As Laura herself, Emily Child delivers fascinating work as what most people would view as a woman in trouble. Ostensibly a woman who enjoys overpowering others, Child's Laura slips into moments of incredible vulnerability, revealing that sometimes strength of character is only a performance. Child plays beautifully alongside the rest of the cast, and they alongside her. As Laura's therapist, Terry Norton delivers a vivid, penetrating performance. Nicholas Pauling, who plays a character that Laura meets for illicit daytime sex in a hotel, creates a sharply delineated foil for Laura. Pauling and Child battle it out for dominance in their scene, and the result is compelling. As Laura's sister, Sarah Potter fashions an intensely vulnerable woman, the collateral damage of her sibling's obsessions. Laura's father is played by Guy de Lancey, who seems out of step with the rest of the company. His character work fails to capture the enigmatic complexity of the man whose coming has been heralded since the opening scene of the play.

Nicholas Pauling and Emily Child in THE PERVERT LAURA

De Lancey has also designed the production, framing the stage by not fully raising the curtain of the Little Theatre, where the play is currently being performed.
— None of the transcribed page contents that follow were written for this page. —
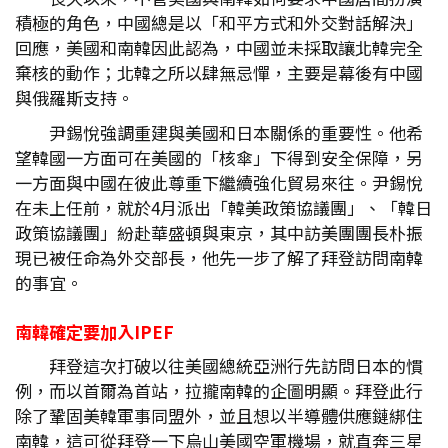
積極的角色，中國總是以「和平方式和外交對話解決」
回應，美國和南韓因此認為，中國並未採取讓北韓完全
棄核的動作；北韓之所以肆無忌憚，主要是幕後有中國
與俄羅斯支持。
尹錫悅強調重建與美國和日本關係的重要性。他希
望韓國一方面可在美國的「核傘」下得到安全保障，另
一方面與中國在彼此尊重下繼續強化貿易來往。尹錫悅
在未上任前，就於4月派出「韓美政策協議團」、「韓日
政策協議團」紛赴華盛頓與東京，其中訪美團團長朴振
現已被任命為外交部長，他先一步了解了拜登訪問南韓
的事宜。
南韓確定要加入IPEF
拜登這次打破以往美國總統亞洲行先訪問日本的慣
例，而以首爾為首站，拉攏南韓的企圖明顯。拜登此行
除了鞏固美韓軍事同盟外，並且想以半導體供應鏈綁住
南韓，這可從拜登一下烏山美國空軍機場，就直奔三星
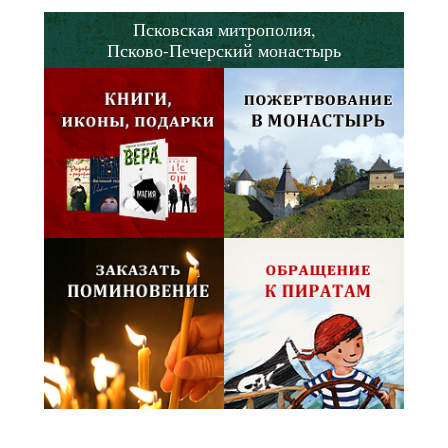
Псковская митрополия,
Псково-Печерский монастырь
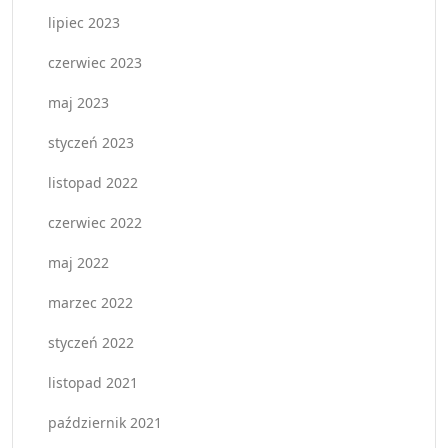
lipiec 2023
czerwiec 2023
maj 2023
styczeń 2023
listopad 2022
czerwiec 2022
maj 2022
marzec 2022
styczeń 2022
listopad 2021
październik 2021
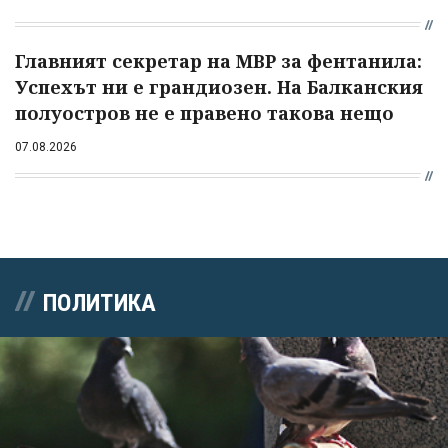
Главният секретар на МВР за фентанила:
Успехът ни е грандиозен. На Балканския
полуостров не е правено такова нещо
07.08.2026
ПОЛИТИКА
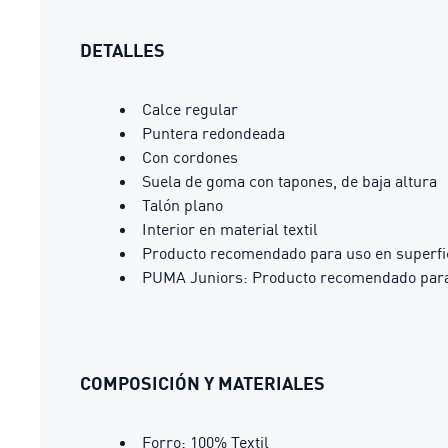
DETALLES
Calce regular
Puntera redondeada
Con cordones
Suela de goma con tapones, de baja altura
Talón plano
Interior en material textil
Producto recomendado para uso en superfici
PUMA Juniors: Producto recomendado para 
COMPOSICIÓN Y MATERIALES
Forro: 100% Textil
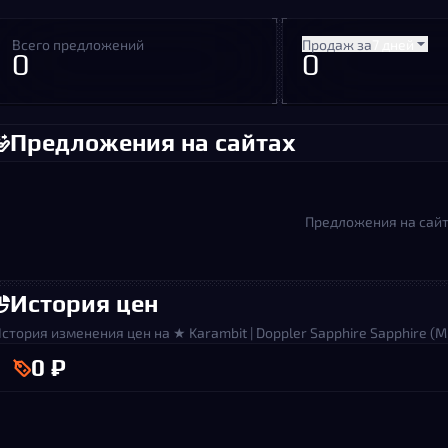
Всего предложений
Продаж за
7 дней
0
0
Предложения на сайтах
Предложения на сайт
История цен
стория изменения цен на ★ Karambit | Doppler Sapphire Sapphire (M
0 ₽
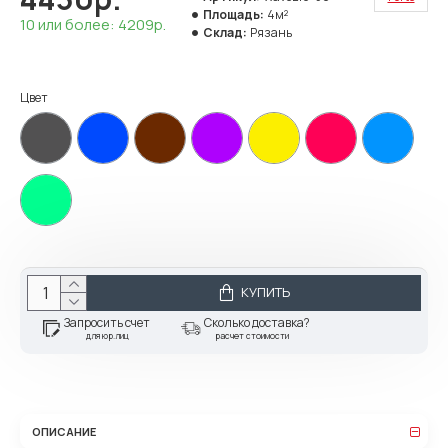
Площадь:
4м²
10 или более: 4209р.
Склад:
Рязань
Цвет
КУПИТЬ
Запросить счет
Сколько доставка?
для юр.лиц
расчет стоимости
ОПИСАНИЕ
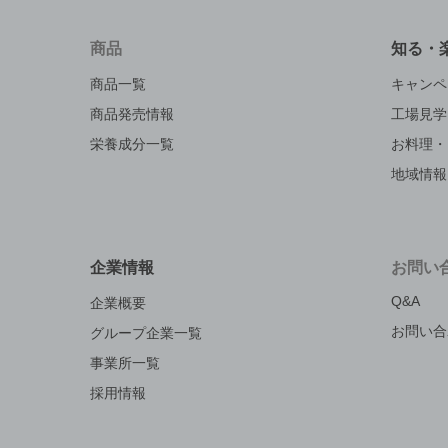
商品
知る・
商品一覧
キャンペ
商品発売情報
工場見学
栄養成分一覧
お料理・
地域情報
企業情報
お問い
Q&A
企業概要
お問い合
グループ企業一覧
事業所一覧
採用情報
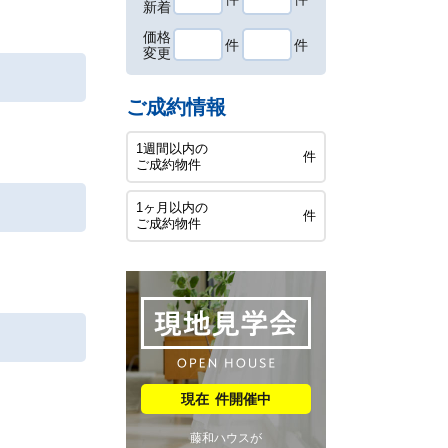
新着
価格
件
件
変更
ご成約情報
1週間以内の
件
ご成約物件
1ヶ月以内の
件
ご成約物件
件開催中
藤和ハウスが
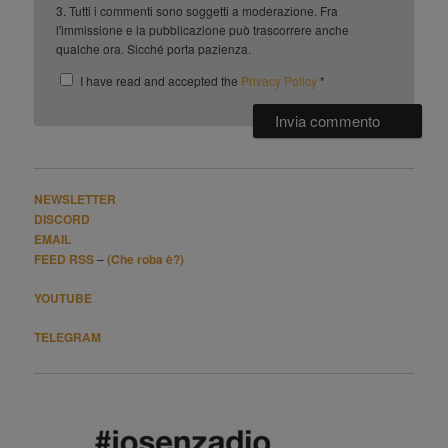
3. Tutti i commenti sono soggetti a moderazione. Fra
l'immissione e la pubblicazione può trascorrere anche
qualche ora. Sicché porta pazienza.
I have read and accepted the
Privacy Policy
*
NEWSLETTER
DISCORD
EMAIL
FEED RSS
–
(Che roba è?)
YOUTUBE
TELEGRAM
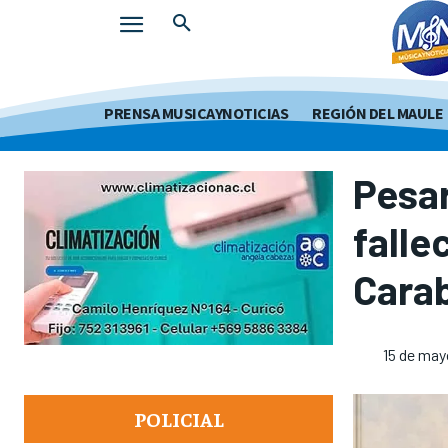
PRENSA MUSICAYNOTICIAS
REGIÓN DEL MAULE
Pesar
falle
Carab
15 de may
POLICIAL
In this space, this choice shifts the stage picture into an overtly filmic ratio, its overall look and mood recalling something of David Fincher's aesthetic. Simultaneously appearing washed out and colour-saturated, the world that De Lancey creates with a wall of flats, some carefully selected furniture pieces and sinister lighting (for which credit is shared with Luke Ellenbogen) is the kind of edgy environment in which anything could happen. The transitions from scene to scene need streamlining though; they are far too lengthy for an immersive psychological drama of this kind, despite the use of an effective selection of musical interludes while the curtain is down.
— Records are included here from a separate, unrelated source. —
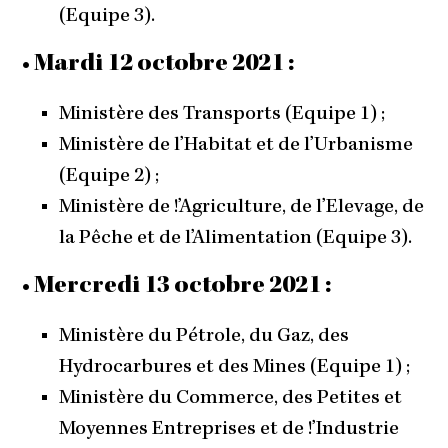
(Equipe 3).
• Mardi 12 octobre 2021 :
Ministère des Transports (Equipe 1) ;
Ministère de l’Habitat et de l’Urbanisme
(Equipe 2) ;
Ministère de !’Agriculture, de l’Elevage, de
la Pêche et de l’Alimentation (Equipe 3).
• Mercredi 13 octobre 2021 :
Ministère du Pétrole, du Gaz, des
Hydrocarbures et des Mines (Equipe 1) ;
Ministère du Commerce, des Petites et
Moyennes Entreprises et de !’Industrie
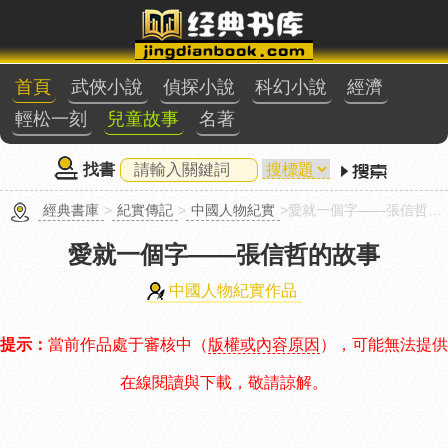
首頁
武俠小說
偵探小說
科幻小說
經濟
輕松一刻
兒童故事
名著
找書
經典書庫
>
紀實傳記
>
中國人物紀實
>愛就一個字——張信哲的故事
愛就一個字——張信哲的故事
中國人物紀實作品
提示：
當前作品處于審核中（
版權或內容原因
），可能無法提供
在線閱讀與下載，敬請諒解。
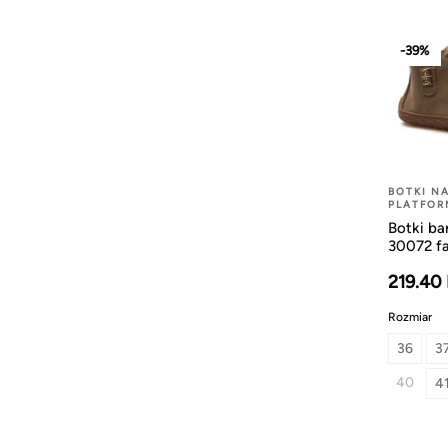
-39%
BOTKI NA
PLATFOR
Botki ba
30072 f
219.40
Rozmiar
36
3
40
4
THE PERVERT LAURA represents strong writing from a playwright who constantly and consistently challenges himself to develop as a theatrical writer. Viljoen has created a piece of work that is as divergent from, say, his presentation of THE KINGMAKERS earlier this year, as that piece is from his hit comedy, CHAMP, which debuted two years ago. Viljoen is clearly a man to whom words matter and his ability to shape these into universes of thought, action and theatre ranks him among the best when it comes to local writers of plays, those who begin with an idea and a blank page waiting to be filled.

THE PERVERT LAURA runs at The Little Theatre on Hiddingh Campus (37 Orange Street) until 20 December 2014 at 8pm nightly. Tickets cost R100 per person via Webtickets or at the door (cash only). Advance booking is recommended. THE PERVERT LAURA contains explicit language, nudity and scenes of a sexual nature, and carries an age restriction of 18.